▸ Problem to solve:
Locate every line in the records below that contains the word "says" and copy each of those lines in full.

▸ Dataset records:

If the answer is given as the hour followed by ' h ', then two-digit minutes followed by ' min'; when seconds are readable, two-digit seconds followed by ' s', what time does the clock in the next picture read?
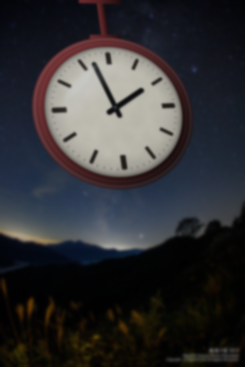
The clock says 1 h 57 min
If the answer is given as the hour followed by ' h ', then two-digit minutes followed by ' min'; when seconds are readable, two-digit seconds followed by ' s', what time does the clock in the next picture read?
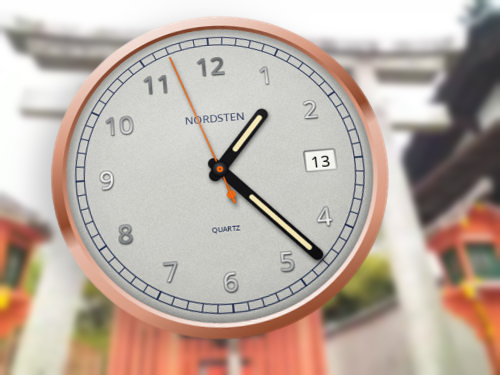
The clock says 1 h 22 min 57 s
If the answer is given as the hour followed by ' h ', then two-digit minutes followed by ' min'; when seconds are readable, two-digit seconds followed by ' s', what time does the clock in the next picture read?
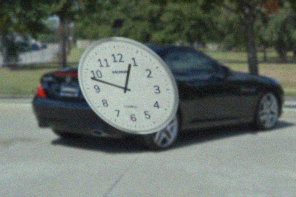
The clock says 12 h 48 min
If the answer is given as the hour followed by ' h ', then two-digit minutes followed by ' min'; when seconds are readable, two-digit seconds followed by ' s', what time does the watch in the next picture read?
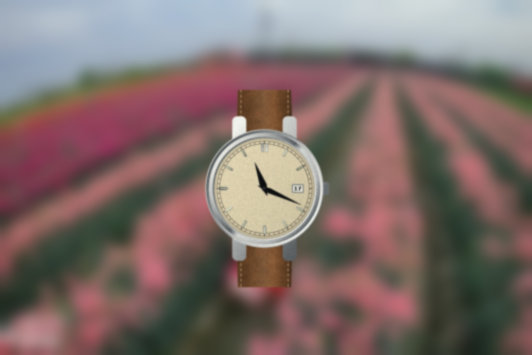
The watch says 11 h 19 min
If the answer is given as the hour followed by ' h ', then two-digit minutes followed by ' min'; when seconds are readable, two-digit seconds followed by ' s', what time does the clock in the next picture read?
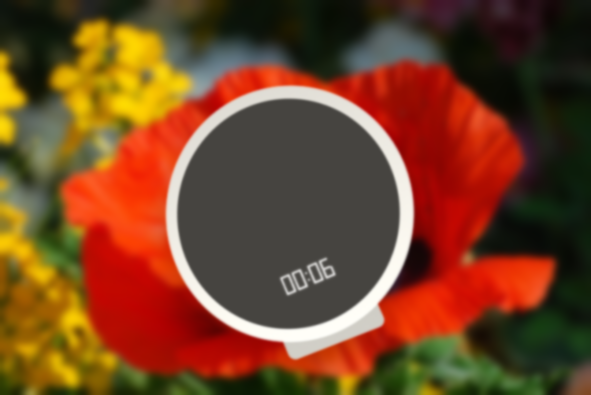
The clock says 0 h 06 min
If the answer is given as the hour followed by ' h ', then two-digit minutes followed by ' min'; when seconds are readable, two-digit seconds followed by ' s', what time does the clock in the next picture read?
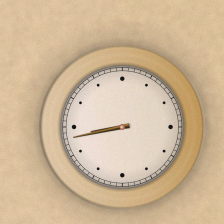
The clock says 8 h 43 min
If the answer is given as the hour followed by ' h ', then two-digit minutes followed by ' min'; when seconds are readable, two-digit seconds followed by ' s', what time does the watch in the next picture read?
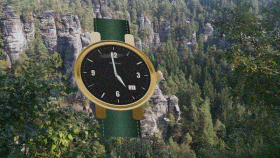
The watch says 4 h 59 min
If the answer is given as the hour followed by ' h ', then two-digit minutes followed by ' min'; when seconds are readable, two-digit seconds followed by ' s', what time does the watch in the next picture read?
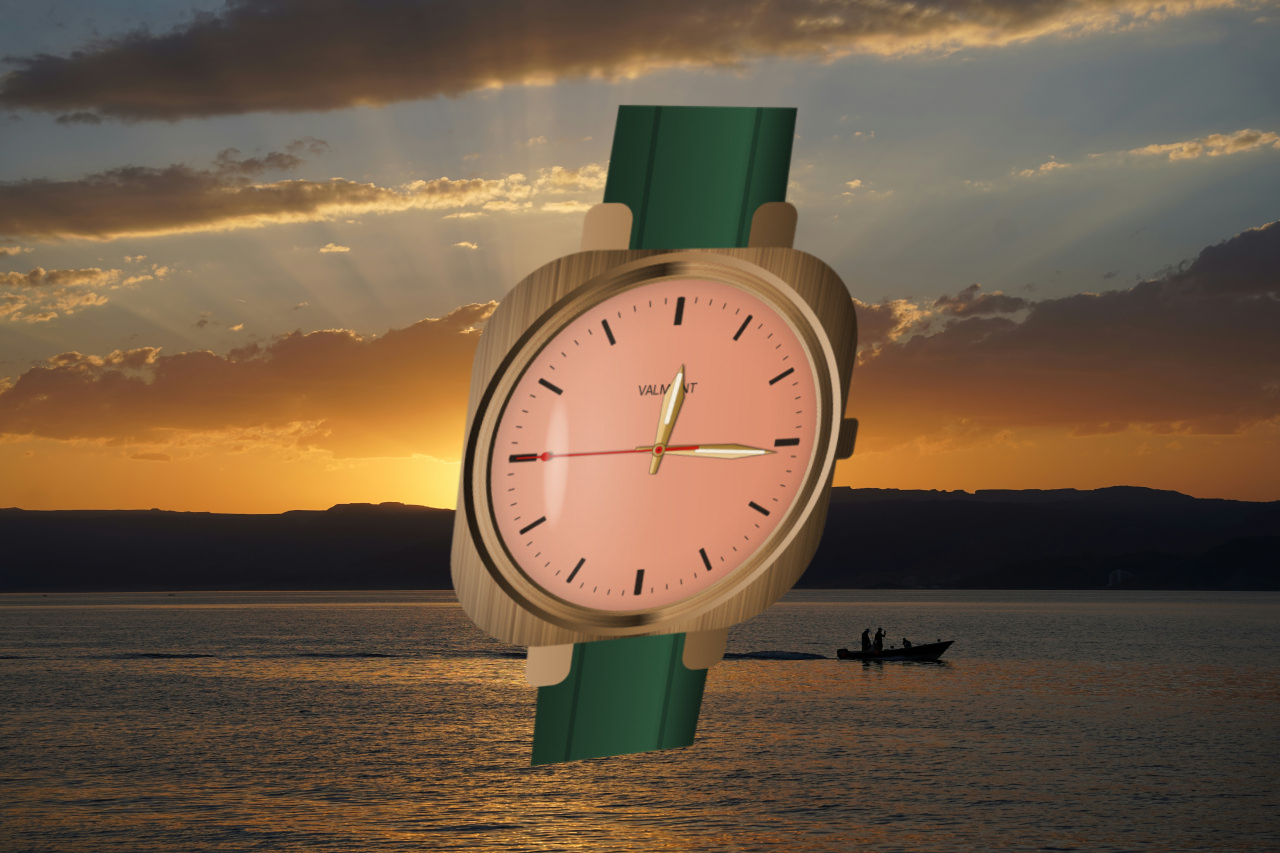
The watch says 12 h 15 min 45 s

▸ Result of the exercise:
The clock says 1 h 57 min
The clock says 1 h 22 min 57 s
The clock says 12 h 48 min
The watch says 11 h 19 min
The clock says 0 h 06 min
The clock says 8 h 43 min
The watch says 4 h 59 min
The watch says 12 h 15 min 45 s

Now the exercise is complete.